4. after setting up apphost2 as per the document, we were successfully able to bring up all the consoles, we did one deviation form document for esb_dt setup, instead of setting 9700 in esb_parameter table we set 9702
5. next was webhost and loadbalancer setup

From a deployment perspective, we are deploying our bpels to both the nodes and using roundrobin for load balancing to both the nodes.
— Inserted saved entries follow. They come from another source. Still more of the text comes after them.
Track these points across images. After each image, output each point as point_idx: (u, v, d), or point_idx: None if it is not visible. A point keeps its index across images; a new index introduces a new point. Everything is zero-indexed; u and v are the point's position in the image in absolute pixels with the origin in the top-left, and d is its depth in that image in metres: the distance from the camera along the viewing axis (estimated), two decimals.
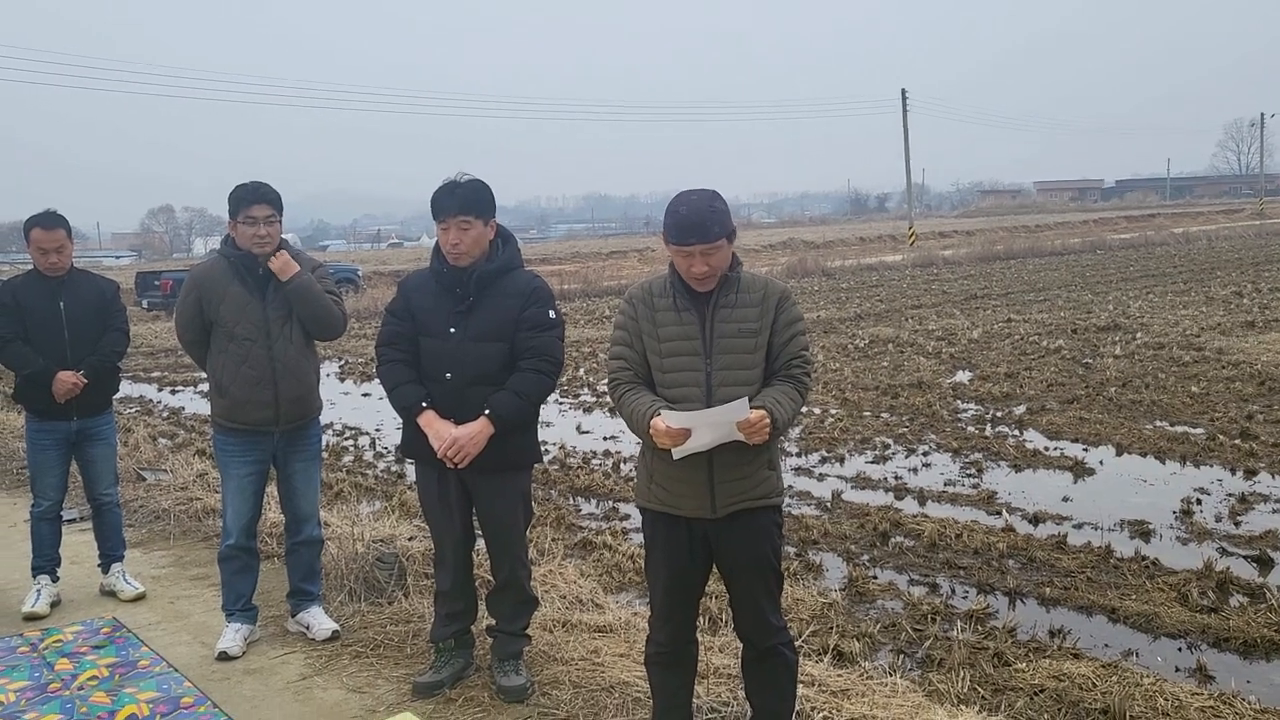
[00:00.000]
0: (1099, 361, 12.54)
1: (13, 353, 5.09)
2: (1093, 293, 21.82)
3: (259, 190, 4.50)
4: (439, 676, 4.09)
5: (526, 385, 3.91)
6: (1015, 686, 4.26)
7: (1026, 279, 26.54)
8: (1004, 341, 14.78)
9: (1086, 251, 38.22)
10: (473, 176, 3.98)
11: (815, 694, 3.73)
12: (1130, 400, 10.17)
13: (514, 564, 4.09)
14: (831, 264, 34.81)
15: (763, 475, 3.23)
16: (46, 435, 5.22)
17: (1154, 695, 4.05)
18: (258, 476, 4.63)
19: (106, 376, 5.28)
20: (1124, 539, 6.29)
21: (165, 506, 6.95)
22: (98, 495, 5.41)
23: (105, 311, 5.28)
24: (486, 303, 3.96)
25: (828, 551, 6.25)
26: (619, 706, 3.82)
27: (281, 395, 4.51)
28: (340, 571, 5.13)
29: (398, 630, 4.68)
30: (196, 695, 4.16)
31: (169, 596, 5.42)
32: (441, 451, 3.86)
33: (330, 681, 4.26)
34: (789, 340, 3.23)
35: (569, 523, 6.97)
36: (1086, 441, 8.76)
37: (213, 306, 4.51)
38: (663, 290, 3.27)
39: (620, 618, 4.67)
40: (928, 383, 11.71)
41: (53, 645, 4.76)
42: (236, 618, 4.67)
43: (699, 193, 3.17)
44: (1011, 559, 5.94)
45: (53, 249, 5.07)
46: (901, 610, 5.25)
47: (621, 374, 3.29)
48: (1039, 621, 5.07)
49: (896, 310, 20.22)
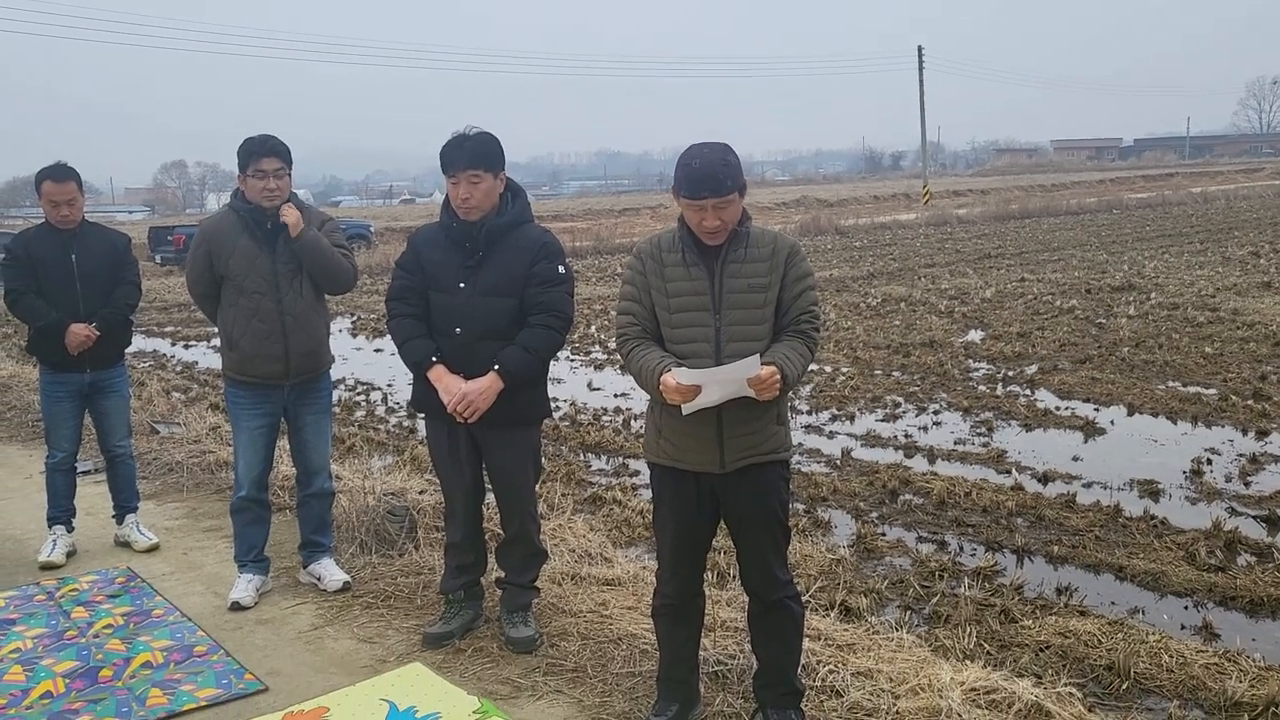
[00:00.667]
0: (1112, 322, 12.48)
1: (26, 305, 5.11)
2: (1108, 253, 21.66)
3: (268, 143, 4.48)
4: (449, 627, 4.14)
5: (536, 340, 3.91)
6: (1021, 643, 4.28)
7: (1041, 238, 26.36)
8: (1017, 301, 14.71)
9: (1102, 211, 37.92)
10: (481, 129, 3.95)
11: (821, 648, 3.76)
12: (1143, 360, 10.13)
13: (523, 518, 4.11)
14: (845, 222, 34.64)
15: (771, 430, 3.23)
16: (60, 387, 5.25)
17: (1159, 652, 4.07)
18: (269, 429, 4.65)
19: (119, 329, 5.30)
20: (1133, 498, 6.29)
21: (178, 459, 7.00)
22: (111, 447, 5.45)
23: (117, 264, 5.29)
24: (496, 258, 3.94)
25: (837, 509, 6.27)
26: (626, 658, 3.86)
27: (291, 349, 4.52)
28: (351, 524, 5.17)
29: (408, 582, 4.72)
30: (209, 644, 4.22)
31: (182, 547, 5.48)
32: (451, 406, 3.87)
33: (341, 632, 4.31)
34: (798, 295, 3.21)
35: (579, 478, 7.00)
36: (1098, 401, 8.74)
37: (222, 260, 4.51)
38: (671, 245, 3.25)
39: (629, 571, 4.71)
40: (939, 342, 11.68)
41: (69, 594, 4.83)
42: (249, 568, 4.72)
43: (711, 146, 3.15)
44: (1020, 517, 5.95)
45: (64, 201, 5.07)
46: (909, 567, 5.27)
47: (630, 329, 3.28)
48: (1046, 579, 5.09)
49: (909, 269, 20.13)
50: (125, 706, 3.72)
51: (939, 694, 3.30)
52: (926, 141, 53.07)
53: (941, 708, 3.23)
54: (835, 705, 3.42)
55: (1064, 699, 3.34)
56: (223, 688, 3.84)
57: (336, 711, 3.60)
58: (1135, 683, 3.92)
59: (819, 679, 3.55)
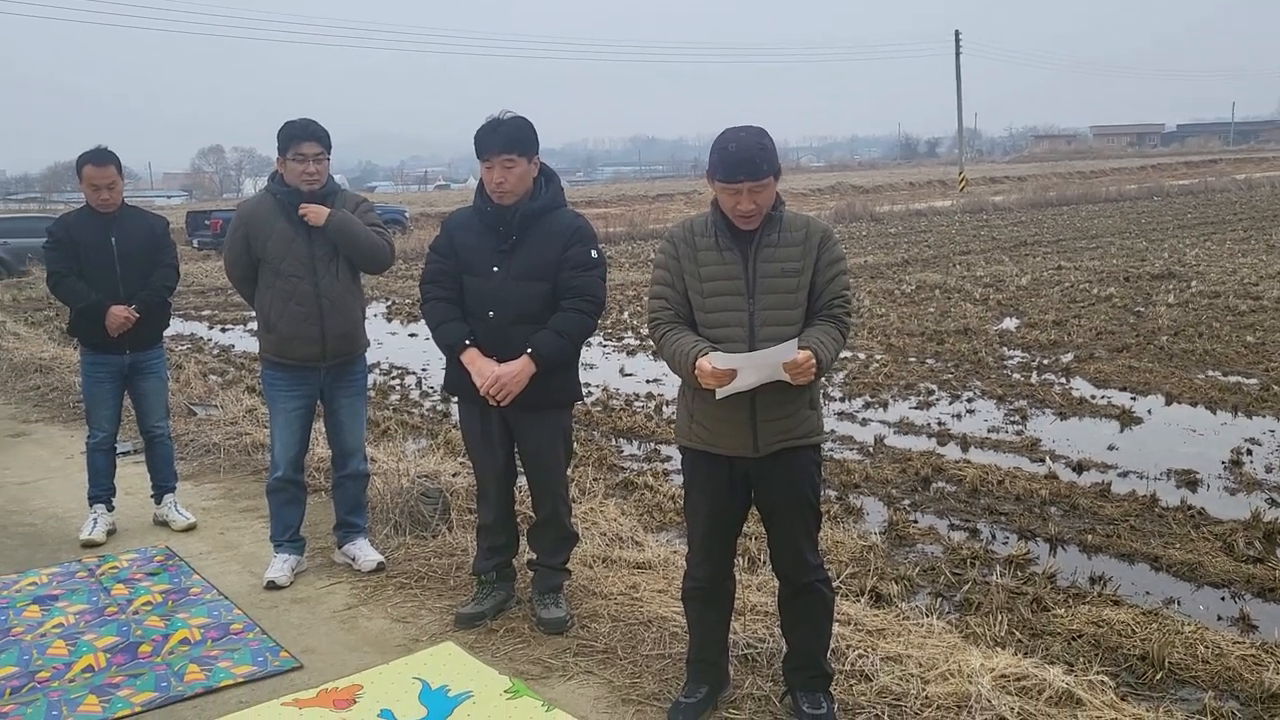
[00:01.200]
0: (1151, 310, 12.33)
1: (67, 287, 5.19)
2: (1147, 240, 21.39)
3: (308, 128, 4.52)
4: (481, 608, 4.18)
5: (568, 325, 3.93)
6: (1053, 631, 4.26)
7: (1079, 226, 26.06)
8: (1053, 289, 14.56)
9: (1143, 198, 37.41)
10: (516, 114, 3.96)
11: (851, 632, 3.76)
12: (1182, 349, 10.00)
13: (554, 500, 4.14)
14: (880, 209, 34.41)
15: (805, 414, 3.22)
16: (101, 368, 5.33)
17: (1194, 643, 4.03)
18: (305, 411, 4.71)
19: (157, 311, 5.37)
20: (1170, 488, 6.23)
21: (215, 441, 7.09)
22: (150, 428, 5.53)
23: (156, 247, 5.36)
24: (529, 242, 3.96)
25: (869, 495, 6.25)
26: (656, 640, 3.88)
27: (328, 331, 4.57)
28: (386, 505, 5.22)
29: (441, 563, 4.77)
30: (246, 622, 4.28)
31: (219, 527, 5.56)
32: (484, 389, 3.90)
33: (375, 611, 4.36)
34: (831, 280, 3.20)
35: (611, 463, 7.03)
36: (1135, 390, 8.65)
37: (259, 243, 4.55)
38: (704, 229, 3.24)
39: (659, 555, 4.72)
40: (974, 329, 11.59)
41: (109, 571, 4.92)
42: (284, 548, 4.78)
43: (747, 129, 3.14)
44: (1054, 506, 5.91)
45: (104, 185, 5.14)
46: (941, 554, 5.25)
47: (663, 314, 3.28)
48: (1080, 568, 5.05)
49: (944, 256, 19.98)
50: (164, 681, 3.79)
51: (968, 679, 3.29)
52: (963, 128, 52.50)
53: (971, 693, 3.22)
54: (864, 689, 3.42)
55: (1095, 687, 3.32)
56: (258, 665, 3.90)
57: (370, 689, 3.64)
58: (1170, 673, 3.89)
59: (848, 663, 3.55)
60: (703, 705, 3.36)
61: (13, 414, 8.67)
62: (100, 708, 3.61)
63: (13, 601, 4.57)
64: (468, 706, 3.49)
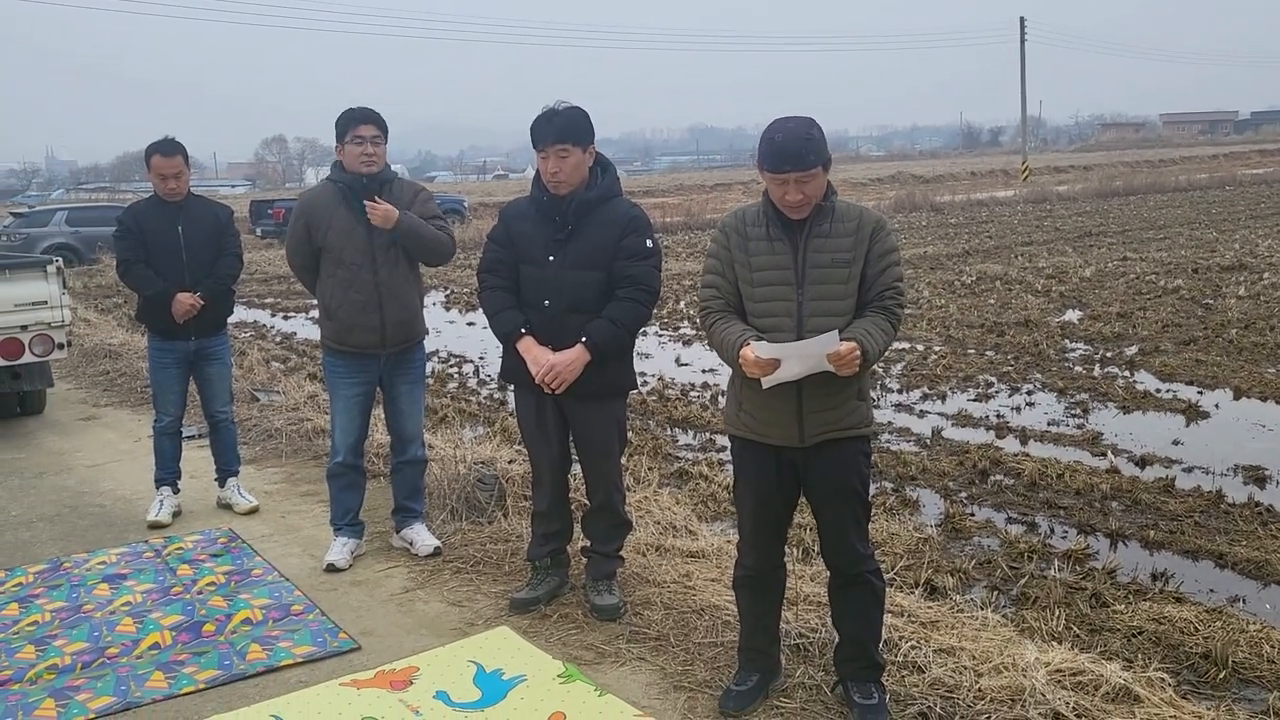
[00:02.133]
0: (1220, 302, 12.03)
1: (136, 274, 5.33)
2: (1218, 231, 20.85)
3: (365, 111, 4.61)
4: (535, 593, 4.22)
5: (623, 314, 3.94)
6: (1112, 627, 4.19)
7: (1146, 216, 25.50)
8: (1118, 280, 14.28)
9: (1214, 187, 36.46)
10: (571, 104, 3.98)
11: (904, 624, 3.74)
12: (1252, 343, 9.75)
13: (608, 488, 4.16)
14: (940, 199, 33.96)
15: (852, 406, 3.21)
16: (167, 354, 5.47)
17: (1260, 641, 3.95)
18: (364, 397, 4.78)
19: (222, 298, 5.49)
20: (1237, 484, 6.09)
21: (278, 426, 7.23)
22: (214, 412, 5.66)
23: (220, 236, 5.48)
24: (585, 231, 3.98)
25: (925, 488, 6.19)
26: (708, 628, 3.89)
27: (387, 319, 4.63)
28: (443, 491, 5.29)
29: (497, 548, 4.82)
30: (306, 603, 4.37)
31: (280, 511, 5.67)
32: (539, 377, 3.93)
33: (431, 595, 4.43)
34: (883, 271, 3.18)
35: (666, 453, 7.04)
36: (1202, 384, 8.46)
37: (320, 232, 4.63)
38: (756, 219, 3.24)
39: (713, 544, 4.73)
40: (1035, 321, 11.41)
41: (174, 552, 5.04)
42: (344, 532, 4.86)
43: (795, 120, 3.12)
44: (1115, 500, 5.81)
45: (171, 175, 5.26)
46: (998, 548, 5.20)
47: (713, 303, 3.29)
48: (1141, 564, 4.97)
49: (1006, 247, 19.67)
50: (227, 660, 3.88)
51: (1022, 673, 3.25)
52: (1027, 116, 51.63)
53: (1025, 687, 3.19)
54: (916, 680, 3.40)
55: (1154, 684, 3.27)
56: (318, 645, 3.98)
57: (426, 671, 3.70)
58: (1233, 672, 3.81)
59: (901, 654, 3.53)
60: (754, 693, 3.37)
61: (83, 398, 8.92)
62: (166, 684, 3.71)
63: (83, 579, 4.72)
64: (521, 690, 3.54)
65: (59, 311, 7.34)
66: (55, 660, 3.91)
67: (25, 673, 3.82)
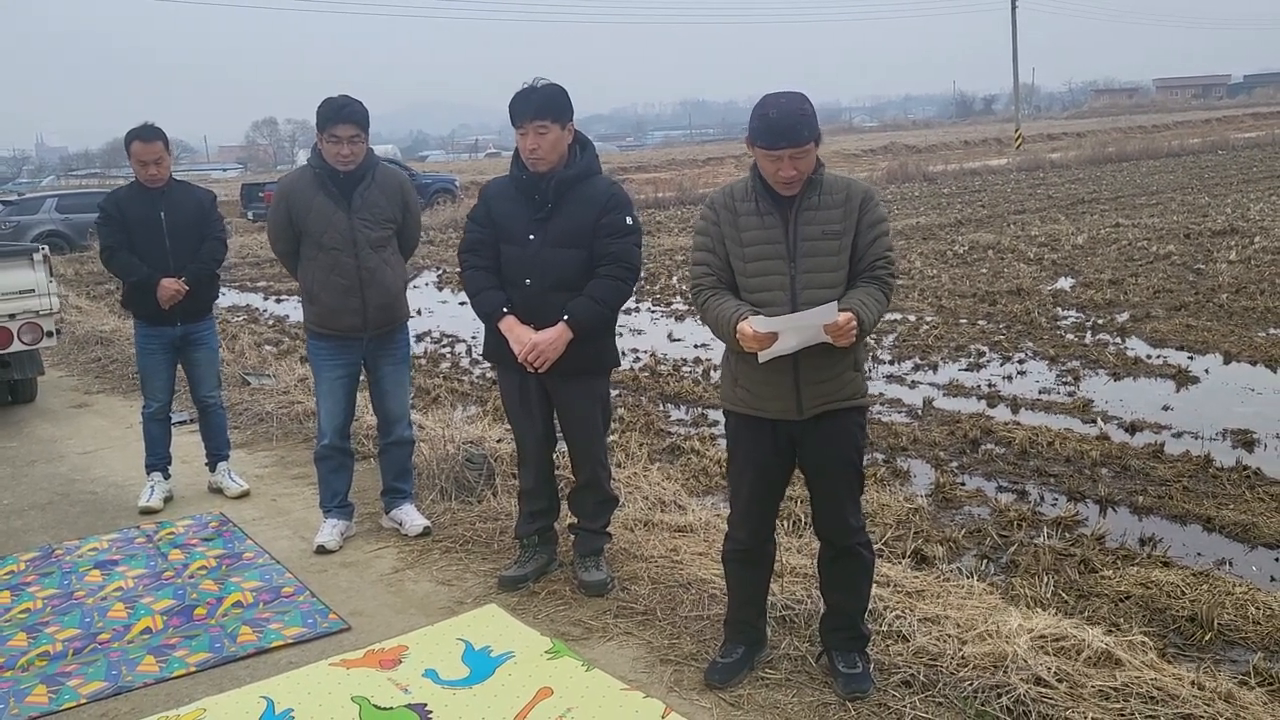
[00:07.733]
0: (1212, 267, 12.03)
1: (119, 261, 5.31)
2: (1210, 195, 20.83)
3: (343, 110, 4.50)
4: (523, 571, 4.24)
5: (604, 291, 3.94)
6: (1100, 593, 4.21)
7: (1138, 182, 25.45)
8: (1110, 247, 14.27)
9: (1206, 152, 36.36)
10: (549, 80, 3.95)
11: (890, 594, 3.75)
12: (1243, 307, 9.76)
13: (594, 464, 4.17)
14: (933, 169, 33.83)
15: (848, 377, 3.21)
16: (153, 340, 5.46)
17: (1245, 604, 3.98)
18: (349, 379, 4.78)
19: (206, 283, 5.48)
20: (1225, 448, 6.11)
21: (268, 409, 7.23)
22: (202, 398, 5.66)
23: (203, 221, 5.46)
24: (565, 209, 3.96)
25: (916, 458, 6.21)
26: (695, 602, 3.91)
27: (369, 302, 4.63)
28: (432, 471, 5.30)
29: (485, 527, 4.84)
30: (296, 585, 4.39)
31: (271, 494, 5.68)
32: (521, 356, 3.93)
33: (421, 575, 4.44)
34: (873, 241, 3.17)
35: (658, 428, 7.05)
36: (1192, 349, 8.47)
37: (301, 217, 4.61)
38: (745, 194, 3.23)
39: (701, 518, 4.74)
40: (1027, 289, 11.41)
41: (166, 537, 5.06)
42: (333, 514, 4.88)
43: (788, 95, 3.11)
44: (1105, 467, 5.83)
45: (151, 161, 5.24)
46: (988, 516, 5.21)
47: (704, 279, 3.28)
48: (1130, 530, 4.99)
49: (998, 216, 19.64)
50: (218, 643, 3.90)
51: (1006, 640, 3.27)
52: (1019, 84, 51.35)
53: (1007, 653, 3.21)
54: (901, 649, 3.42)
55: (1136, 647, 3.29)
56: (308, 627, 3.99)
57: (415, 650, 3.72)
58: (1219, 634, 3.84)
59: (885, 624, 3.56)
60: (739, 665, 3.39)
61: (75, 385, 8.92)
62: (158, 667, 3.73)
63: (75, 566, 4.73)
64: (509, 666, 3.55)
65: (47, 299, 7.32)
66: (47, 647, 3.93)
67: (17, 659, 3.84)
We will be exploring more to validate the setup and failover scenarios.

Update on 2/mar/09:
We faced a major issue when we installed one more SOA/HA/Weblogic Environment and by mistake we used the same multicast ip/port. We had to reinstall both the setups the earlier one and the new one again. We got some multicast errors while starting server2, which is
Error: Cluster: BEA-000110 Multicast socket receive error: java.io.EOFException
java.io.EOFException
at java.io.DataInputStream.readFully(DataInputStream.java:178)
at java.io.DataInputStream.readLong(DataInputStream.java:380)
at java.io.ObjectInputStream$BlockDataInputStream.readLong(ObjectInputStream.java:2744)
at java.io.ObjectInputStream.readLong(ObjectInputStream.java:941)
at weblogic.cluster.HeartbeatMessage.readExternal(HeartbeatMessage.java:55)
Truncated. see log file for complete stacktrace


So one has to be very careful with multicast ip/port being unique with every install at the install time itself, changing it later on doesn't help.

updated on 13/mar/09

While our weblogic cluster was working fine, we found some issues while accessing one of the bpel consoles as 404 - Not Found. This made us look into BPEL Clustering on top of Weblogic clustering. The SOA-HA Faq document is very useful to understand this. Basically the BPEL nodes talks to each other to sync processes, any changes in bpel.xml, adapter state etc. And it uses the jGroups configuration to do this. collaxa-config xml has to be updated with 4 changes as per the EDG. The jGroup changes are little tricky. Basically jgroups-protocol xml file has to have a unique multicast ip address (while using UDP not TCP) and if the servers have multiple ips then bind_to_all_interfaces can be made false and bind_addr can be added with the one ip. While our jGroup settings are fine and bpel nodes seem to propagate new processes without restart, we still have a 404 issue, which seems to be something to do with the network ips.